### Extrait présenté
Vu la procédure suivante :
Procédure contentieuse antérieure :
Mme A... B... a demandé au tribunal administratif de Toulon de condamner l'Etat à lui verser les sommes de 12 604,04 euros en réparation du préjudice financier qu'elle a subi du fait de son licenciement illégal, entre la date de son licenciement et sa réintégration le 22 mars 2016, de 15 744,96 euros en réparation du préjudice financier subi du fait de l'absence de reconstitution de sa carrière et de 2 000 euros en réparation du préjudice moral subi du fait du refus de faire application du jugement du tribunal administratif du 29 décembre 2016 et d'enjoindre au ministre des armées de procéder à la reconstitution de sa carrière et de ses droits sociaux.
Par un jugement n° 2002283 du 24 octobre 2022, le tribunal administratif de Toulon a rejeté cette demande.
Procédure devant la Cour :
Par une requête, enregistrée le 22 décembre 2022, sous le n° 22MA03132, Mme B..., représentée par la SCP Vuillaume-Colas et Mecheri, demande à la Cour :
1°) d'annuler ce jugement du tribunal administratif de Toulon du 24 octobre 2022 ;
2°) d'annuler la décision implicite de rejet de sa demande préalable ;
3°) de condamner l'Etat à lui verser une somme de 12 604,04 euros en réparation du préjudice financier qu'elle a subi du fait de son licenciement illégal ;
4°) de condamner l'Etat à lui verser une somme de 15 744,96 euros en réparation du préjudice financier subi du fait de l'absence de reconstitution de sa carrière ;
5°) de condamner l'Etat à lui verser une somme de 2 000 euros en réparation du préjudice moral subi du fait de son licenciement illégal ;
6°) d'enjoindre à la ministre des armées de procéder à la reconstitution de sa carrière et de ses droits sociaux ;
7°) de mettre à la charge de l'Etat, la somme de 2 500 euros en application de l'article L. 761-1 du code de justice administrative.
Elle soutient que :
- elle est fondée à solliciter le versement d'une indemnité correspondant au préjudice qu'elle a subi du fait de l'illégalité de son licenciement retenue par le jugement du tribunal du 29 décembre 2016 ;
- n'ayant pas été déclarée définitivement inapte à son poste, le ministre des armées ne justifie avoir effectué aucune recherche de reclassement conforme aux préconisations du médecin du travail ;
- le préjudice correspondant à la différence entre son salaire à temps plein et les revenus de substitution perçus au titre de la période écoulée entre son licenciement et sa réintégration le 22 mars 2016 est bien la conséquence directe de son licenciement illégal ;
- l'Etat avait l'obligation de procéder à la reconstitution de sa carrière, en application du jugement du 29 décembre 2016, ce qui n'a jamais été fait ;
- en s'abstenant de procéder à la reconstitution de sa carrière malgré le jugement du 29 décembre 2016, l'Etat a commis une faute à l'origine d'un nouveau préjudice financier ;
- elle a subi un préjudice supplémentaire d'un montant de 15 744,96 euros correspondant à la différence entre la rémunération perçue et la rémunération qu'elle devrait percevoir si sa carrière avait été reconstituée conformément au jugement du 29 décembre 2016.
######
### Données fournies
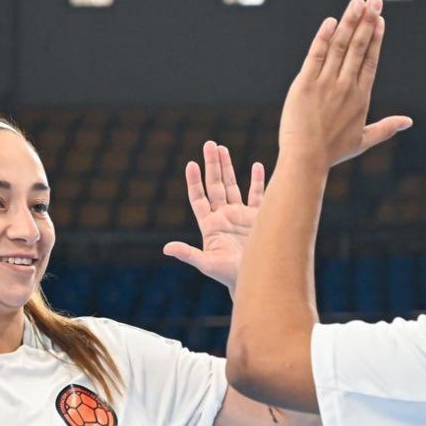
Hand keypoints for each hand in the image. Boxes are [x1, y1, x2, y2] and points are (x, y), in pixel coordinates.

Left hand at [163, 142, 264, 293]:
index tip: (192, 164)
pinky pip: (257, 195)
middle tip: (209, 144)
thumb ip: (188, 254)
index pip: (199, 197)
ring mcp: (241, 215)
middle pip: (216, 185)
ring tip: (222, 148)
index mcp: (210, 224)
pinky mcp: (258, 218)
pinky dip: (257, 180)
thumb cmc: (228, 275)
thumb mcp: (207, 264)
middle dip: (212, 165)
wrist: (254, 280)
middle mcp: (224, 216)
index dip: (195, 181)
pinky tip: (256, 165)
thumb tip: (166, 248)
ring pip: (233, 185)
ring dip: (228, 167)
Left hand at [278, 0, 411, 168]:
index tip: (380, 19)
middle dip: (368, 21)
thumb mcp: (364, 140)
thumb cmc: (333, 152)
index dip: (376, 38)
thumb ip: (386, 127)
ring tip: (357, 3)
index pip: (371, 60)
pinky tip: (331, 21)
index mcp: (361, 97)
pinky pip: (316, 55)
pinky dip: (323, 37)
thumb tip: (409, 122)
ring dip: (350, 23)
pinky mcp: (305, 83)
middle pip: (359, 48)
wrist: (306, 159)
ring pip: (340, 46)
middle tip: (374, 0)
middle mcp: (346, 86)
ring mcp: (326, 83)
######
Problèmes à résoudre:
- a) Recopiez l'extrait présenté depuis « Vu la procédure » jusqu'à « ses droits sociaux. » inclus, en substituant « Marseille » à « Toulon ».
- b) Répondez à ces questions d'après l'extrait présenté.
(i) À quelle date la requête devant la Cour a-t-elle été enregistrée ?
(ii) Quelle somme Mme B... demande-t-elle de mettre à la charge de l'Etat en application de l'article L. 761-1 du code de justice administrative ?
(iii) Quel est le numéro du jugement par lequel le tribunal administratif de Toulon a rejeté la demande ?
Les lignes n'ont aucun rôle à jouer ici.

Réponses rédigées:
- a)
Vu la procédure suivante :
Procédure contentieuse antérieure :
Mme A... B... a demandé au tribunal administratif de Marseille de condamner l'Etat à lui verser les sommes de 12 604,04 euros en réparation du préjudice financier qu'elle a subi du fait de son licenciement illégal, entre la date de son licenciement et sa réintégration le 22 mars 2016, de 15 744,96 euros en réparation du préjudice financier subi du fait de l'absence de reconstitution de sa carrière et de 2 000 euros en réparation du préjudice moral subi du fait du refus de faire application du jugement du tribunal administratif du 29 décembre 2016 et d'enjoindre au ministre des armées de procéder à la reconstitution de sa carrière et de ses droits sociaux.

- b)
(i) Le 22 décembre 2022.
(ii) 2 500 euros.
(iii) Le n° 2002283.